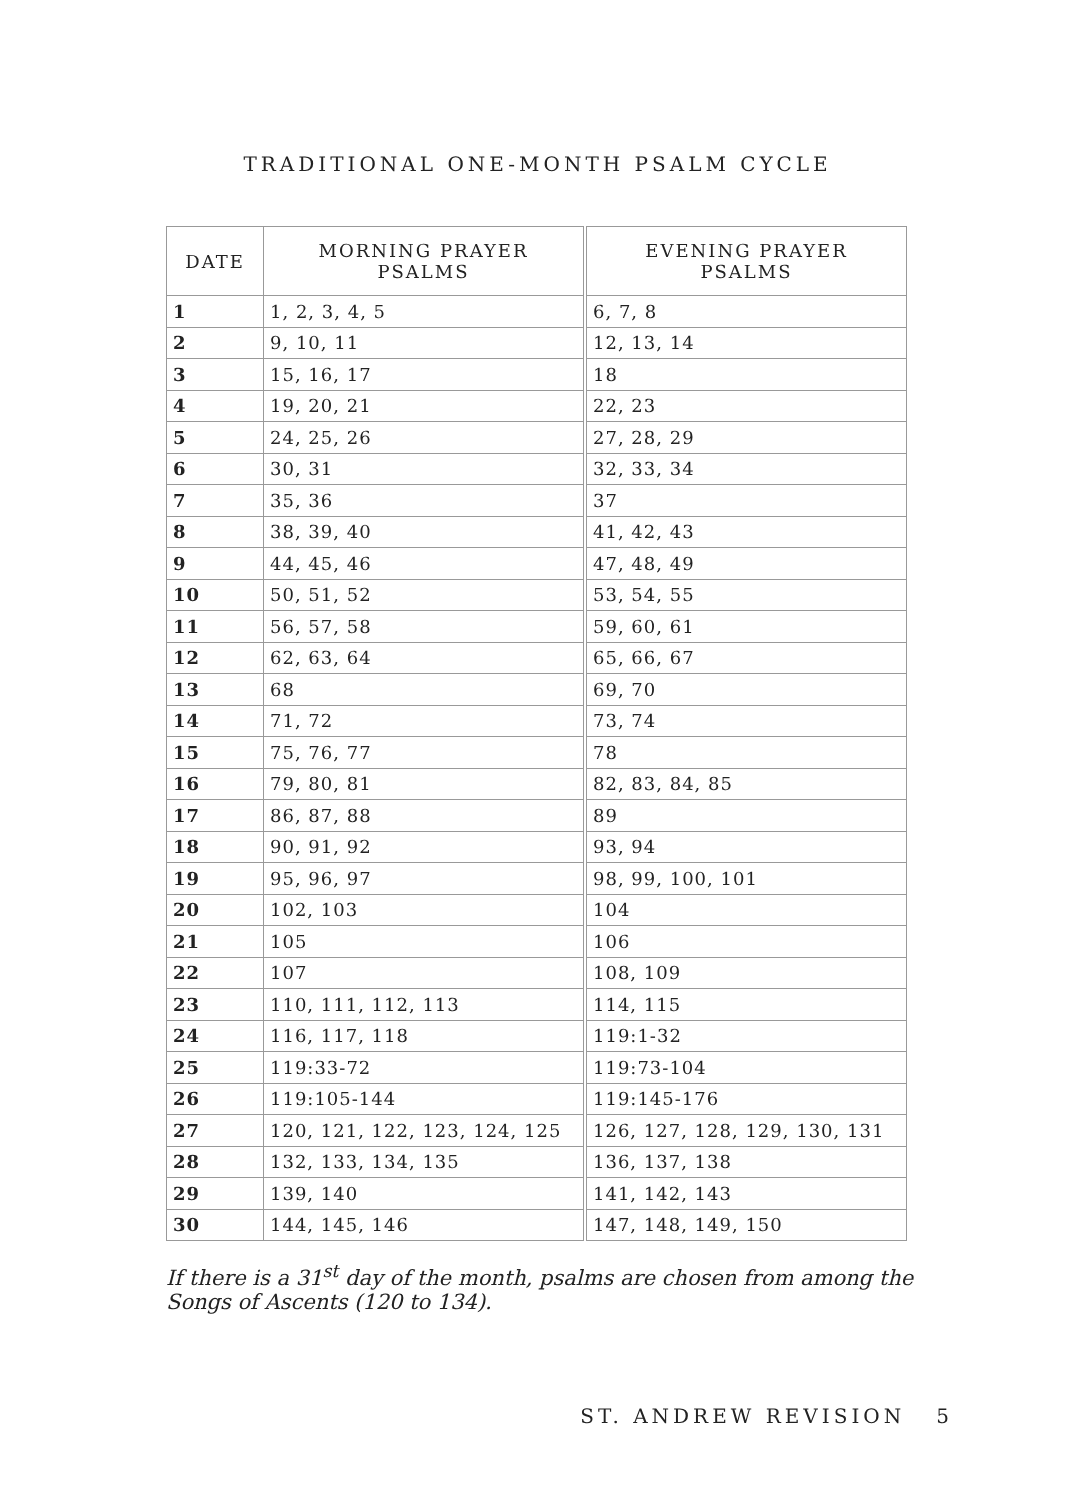TRADITIONAL ONE-MONTH PSALM CYCLE
| DATE | MORNING PRAYER PSALMS | EVENING PRAYER PSALMS |
| --- | --- | --- |
| 1 | 1, 2, 3, 4, 5 | 6, 7, 8 |
| 2 | 9, 10, 11 | 12, 13, 14 |
| 3 | 15, 16, 17 | 18 |
| 4 | 19, 20, 21 | 22, 23 |
| 5 | 24, 25, 26 | 27, 28, 29 |
| 6 | 30, 31 | 32, 33, 34 |
| 7 | 35, 36 | 37 |
| 8 | 38, 39, 40 | 41, 42, 43 |
| 9 | 44, 45, 46 | 47, 48, 49 |
| 10 | 50, 51, 52 | 53, 54, 55 |
| 11 | 56, 57, 58 | 59, 60, 61 |
| 12 | 62, 63, 64 | 65, 66, 67 |
| 13 | 68 | 69, 70 |
| 14 | 71, 72 | 73, 74 |
| 15 | 75, 76, 77 | 78 |
| 16 | 79, 80, 81 | 82, 83, 84, 85 |
| 17 | 86, 87, 88 | 89 |
| 18 | 90, 91, 92 | 93, 94 |
| 19 | 95, 96, 97 | 98, 99, 100, 101 |
| 20 | 102, 103 | 104 |
| 21 | 105 | 106 |
| 22 | 107 | 108, 109 |
| 23 | 110, 111, 112, 113 | 114, 115 |
| 24 | 116, 117, 118 | 119:1-32 |
| 25 | 119:33-72 | 119:73-104 |
| 26 | 119:105-144 | 119:145-176 |
| 27 | 120, 121, 122, 123, 124, 125 | 126, 127, 128, 129, 130, 131 |
| 28 | 132, 133, 134, 135 | 136, 137, 138 |
| 29 | 139, 140 | 141, 142, 143 |
| 30 | 144, 145, 146 | 147, 148, 149, 150 |
If there is a 31<sup>st</sup> day of the month, psalms are chosen from among the Songs of Ascents (120 to 134).
ST. ANDREW REVISION 5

■ ■ ■ ■

= PROBLEM =
What must be returned is the line with "141, 142, 143 |" plus every line after it to the end of the entries, exactly as they appear.

= EXERCISE RESPONSE =
| 29 | 139, 140 | 141, 142, 143 |
| 30 | 144, 145, 146 | 147, 148, 149, 150 |
If there is a 31<sup>st</sup> day of the month, psalms are chosen from among the Songs of Ascents (120 to 134).
ST. ANDREW REVISION 5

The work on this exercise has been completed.